Isparta'da 30
Kasım 2007 yılında 57 kişinin ölümü ile sonuçlanan
uçak kazasında hayatını kaybedenlerin yakınları, yaklaşık bir yıl geçmesine rağmen kaza raporunun açıklanmamasına ve sorumlu ve
ihmali olanlar hakkında işlem yapılmamasına tepki gösterdi. Kazazede yakınları kamu davası açılmamasının vicdanlarını yaraladığını ifade ederek,
avukatları aracılığıyla Isparta
Cumhuriyet Başsavcılığı'na şikayet dilekçesi verdi. Kazazedelerin avukatı Hasan Kaşıkara, 25
aile adına verdikleri dilekçede kusuru bulunan kişi kurum ve kuruluşlar hakkında 'kamu davası' açılmasına karar verilmesini ve
Ulaştırma Bakanlığına teslim edildiği iddia edilen raporun akıbetinin sorulmasını talep ettiklerini söyledi.
Avukat Kaşıkara, birden fazla kişinin ölümüne sebebiyet veren
Atlasjet A.Ş, uçağı kiraya veren
World Focus A.Ş yetkilileri ve kanunun yüklemiş bulunduğu gerekli gözetim ve denetim görevini yerine getirmeyerek olayın meydana gelmesinde ihmal ve kusuru olduğuna inandıkları
Sivil Havacılık Genel Müdürlüğü yetkileri hakkında kamu davası açılmasını istediklerini kaydetti. Kaşıkara, "Kaza raporu gelecek diye kusuru ve ihmalden sorumlu olanlar hakkında bir tahkikat çalışmamasının yapılmaması insanları vicdanen rahatsız ediyor. Kaza raporu bağlayıcı değil. Rapora her zaman
itiraz edilebilir. Yargıtay'ın bu konuda kararları var. Raporu herkes gibi biz de bekliyoruz. Bu süre zarfında savcının kanunlar gereği yapması gereken çalışmalar var." dedi. Kaşıkara, kaza raporunun Ulaştırma Bakanlığı'na teslim edildiğine dair duyumları olduklarını ancak bu konuda da bir açıklama yapılmasını beklediklerini anlattı. Avukata Kaşıkara, sözlerine şöyle devam etti: "Savcılık kanalıyla müştekilerimizin hakkını aramayı düşünüyoruz. Soruşturma dosyası incelendiğinde bir
takım kişi ve kurumların ihmali olduğu anlaşılıyor. Kaza raporu gelinceye kadar bu kişilerin ifadelerinin alınması, gerekirse bulundukları mahalde talimatla ifadelerinin alınmasını istiyoruz. Raporun beklenilmesiyle yetinilmesinden şikayetçiyiz."
Kaşıkara, 57 kişinin
vefat ettiği bu olayda hiçbir kişinin ifadesinin alınmaması ve bağlayıcı bir
delil olmayan kaza raporunun beklenilmesinin kamu vicdanını yaraladığı gibi müvekkillerinin de vicdanında olumsuz etki yaptığını söyledi. Kaşıkara,
kaza tespit tutanağı, uçak kara kutusu,
olay yeri inceleme ve
otopsi tutanakları, Devlet Hava Meydanları kayıtları,
tanık, bilirkişi raporlarına göre ortada görevi ihmal, kusur ve denetim eksikliğinin aşikar olduğunu belirtti.

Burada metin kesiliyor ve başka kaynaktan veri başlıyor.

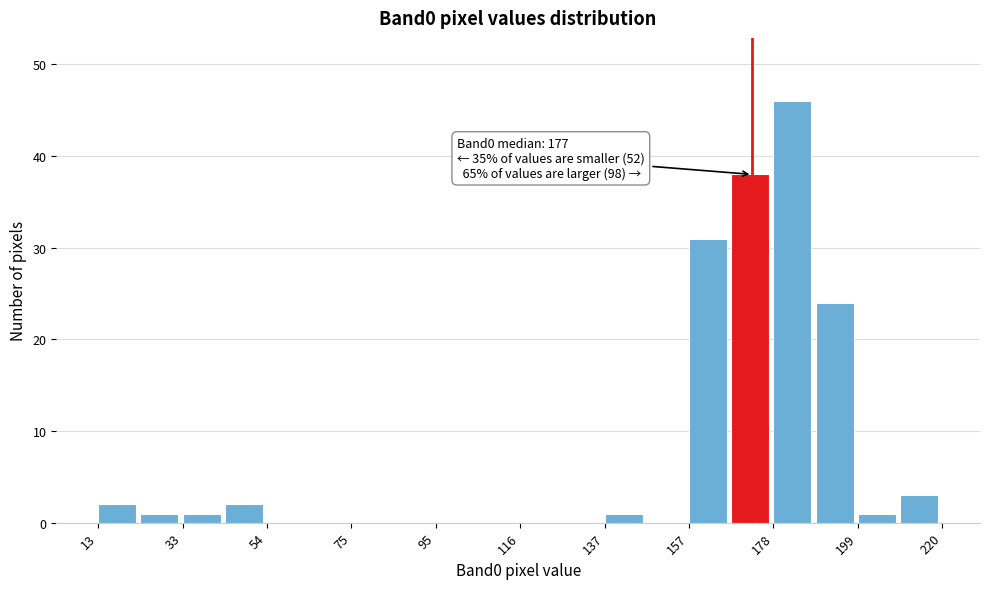

Read against the x-axis, roughly where is the centre of the tallest bar?

185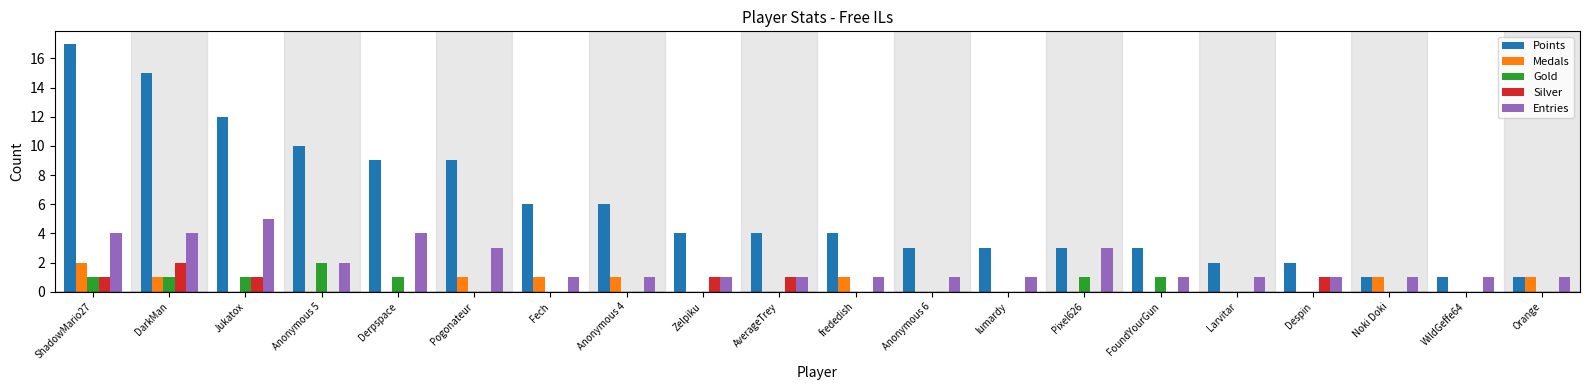

What are all the series names shown in the legend?

Points, Medals, Gold, Silver, Entries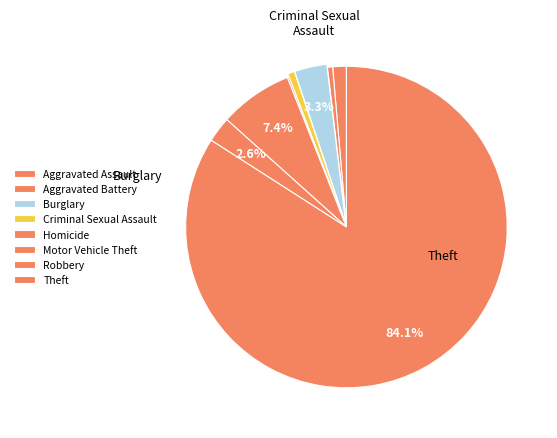

Approximately how many times larger is the value at Robbery compared to Homicide?

15.0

Tazminatlar konusunda da Atlasjet ve
Euro sigorta'nın kanunun kendilerine yükledikleri sorumlulukları tam anlamıyla yerine getirmediklerini kaydeden Av. Hasan Kaşıkara, daha önceden
Hacettepe Üniversitesi'nde uzman kişilere hazırlattıkları ailelerin zararlarını gösteren raporu sunduklarını ifade etti. Kaşıkara, " Ancak şu ana kadar bizi hep oyaladılar.
Başbakanlık Hazine Müsteşarlığı'na sigorta yapan şirketlerin keyfi davranmaları durumunda uygulanması gereken
kanuni yaptırımlar için şikayet dilekçesi vereceğiz." diye konuştu.

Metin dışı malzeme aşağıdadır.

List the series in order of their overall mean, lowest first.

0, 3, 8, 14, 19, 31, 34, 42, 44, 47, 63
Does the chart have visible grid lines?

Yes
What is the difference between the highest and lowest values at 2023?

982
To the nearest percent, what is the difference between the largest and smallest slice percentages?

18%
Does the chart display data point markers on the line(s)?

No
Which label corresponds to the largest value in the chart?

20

Kazazedelerden Esra Tokgöz, Gülçin Büyükçaylı da tepkilerini dile getirerek, yaşananların vicdanlarını sızlatmaya devam ettiğini belirterek, sorumluluklarını yerine getirmeyen ve ihmali bulunanların derhal yargılanmalarını istediklerini kaydetti.